$\frac{d}{d\mathbf{x}}[\lambda( \mathbf{x}^T \mathbf{x} - 1)]$

Question

I am trying to take the derivative

$$\dfrac{d}{d\mathbf{x}}[\lambda( \mathbf{x}^T \mathbf{x} - 1)]$$

By my reasoning, I get

$$\dfrac{d}{d\mathbf{x}}[\lambda( \mathbf{x}^T \mathbf{x} - 1)] = 2 \lambda \mathbf{x}'$$

However, according to my textbook, the derivative is apparently

$$\dfrac{d}{d\mathbf{x}}[\lambda( \mathbf{x}^T \mathbf{x} - 1)] = 2 \lambda \mathbf{x}$$

I don't understand why the $\mathbf{x}$ are not differentiated in the textbook solution? If my calculation is incorrect, then what is the correct reasoning?

I would appreciate it if people would please take the time to clarify this.

Answer 1

You're taking the derivative with respect to the vector $\mathbf{x}$, not another variable. Just like how the derivative of $y = x^2$ is not $2x'$, but $2x$. Either way, the derivative cannot be $\mathbf{x}'$ (which I take to mean the derivative of $\mathbf{x}$ with respect to some other variable). Recall in one variable the chain rule: $$\frac{df(g(x))}{dx} = \frac{d(f(g(x))}{dg(x)} \cdot \frac{dg(x)}{dx}$$ so if you wanted to find the derivative with respect to time of $y = x^2$, where $x$ is actually a function of time, we would have $y'(t) = 2x(t) \cdot x'(t)$. I suspect maybe you were trying to apply the chain rule. For example, if you wanted to find $$\frac{d}{dt} (\lambda(\mathbf{x}^T\mathbf{x} - 1))$$ then you would have to apply the chain rule (for multivariate functions) to find that $$\frac{d}{dt} (\lambda(\mathbf{x}^T\mathbf{x} - 1)) = 2\lambda (\mathbf{x} \cdot \mathbf{x}'(t))$$ but even in this case the derivative cannot be $2 \lambda \mathbf{x}'$ (this wouldn't even make sense in this context as we are taking a scalar derivative).

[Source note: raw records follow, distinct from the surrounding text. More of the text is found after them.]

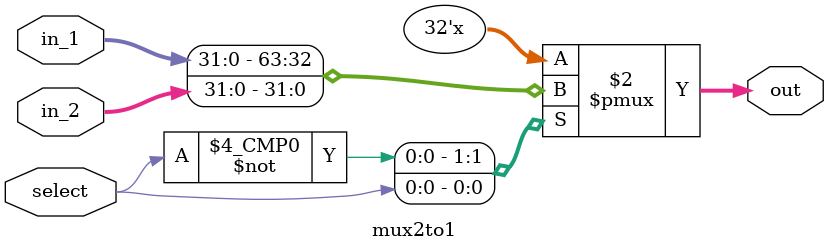
<source format=v>
module mux2to1 #(parameter W=32)(out, in_1, in_2, select);

input [W-1:0] in_1, in_2;
output reg [W-1:0] out;
input select;

always @(in_1 or in_2 or select) 
	case(select)
	1'b0:	out = in_1;
	1'b1: out = in_2;
	endcase
endmodule
</source>
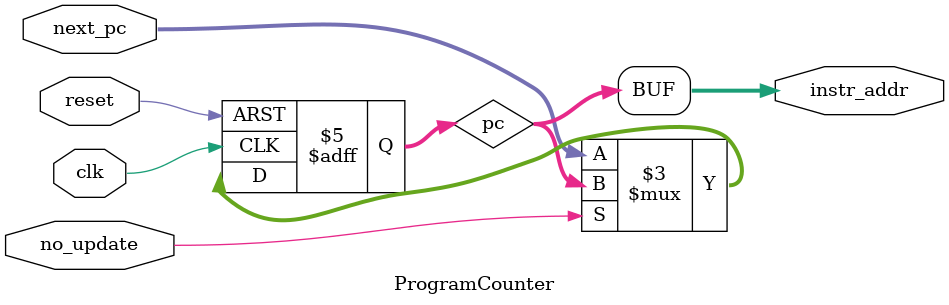
<source format=v>
`timescale 1ns/1ps

module ProgramCounter(
  input clk,
  input reset,

  // Disable program counter update. Usually used to synchronize multi-cycle
  // instructions.
  input no_update,
  input [31:0] next_pc,

  output [31:0] instr_addr
);

  reg [31:0] pc;

  assign instr_addr = pc;

  always @(negedge clk, posedge reset) begin
    if (reset)
      pc <= 0;
    else if (no_update)
      pc <= pc;
    else
      pc <= next_pc;
  end

endmodule

</source>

EDIT: The easiest way to see how the chain rule was used is just to write out the matrix function in question. Let $\mathbf{x}(t) = [x_1(t), x_2(t), \cdots, x_n(t)]^T$: $$f(\mathbf{x}) = \lambda(\mathbf{x}^T\mathbf{x} - 1) = \lambda(x_1(t)^2 + \cdots x_n(t)^2 - 1)$$ Then $\frac{df}{dt}$ can be deduced from the chain rule for multivariate functions, which states for some functions $g:\mathbb{R}^m \to \mathbb{R}^l, f: \mathbb{R}^l \to \mathbb{R}^n$ and $\mathbf{x} \in \mathbb{R}^m$, $$D(f(g(\mathbf{x})) = Df(g(\mathbf{x})) \cdot Dg(\mathbf{x})$$ Here, the $D$ is used to designate the Jacobian matrix (the multivariate generalization of the derivative) of a function, and the dot represents matrix multiplication. In our case, this translates to $$\frac{df}{dt} = \frac{df}{d\mathbf{x}} \cdot \frac{d \mathbf{x}}{dt}$$ From before, we know $df/d\mathbf{x} = 2\lambda \mathbf{x}$, and of course $\mathbf{x}'(t) = d\mathbf{x}/dt$. As these are both vectors, we can interpret the matrix multiplication to be the simple dot product.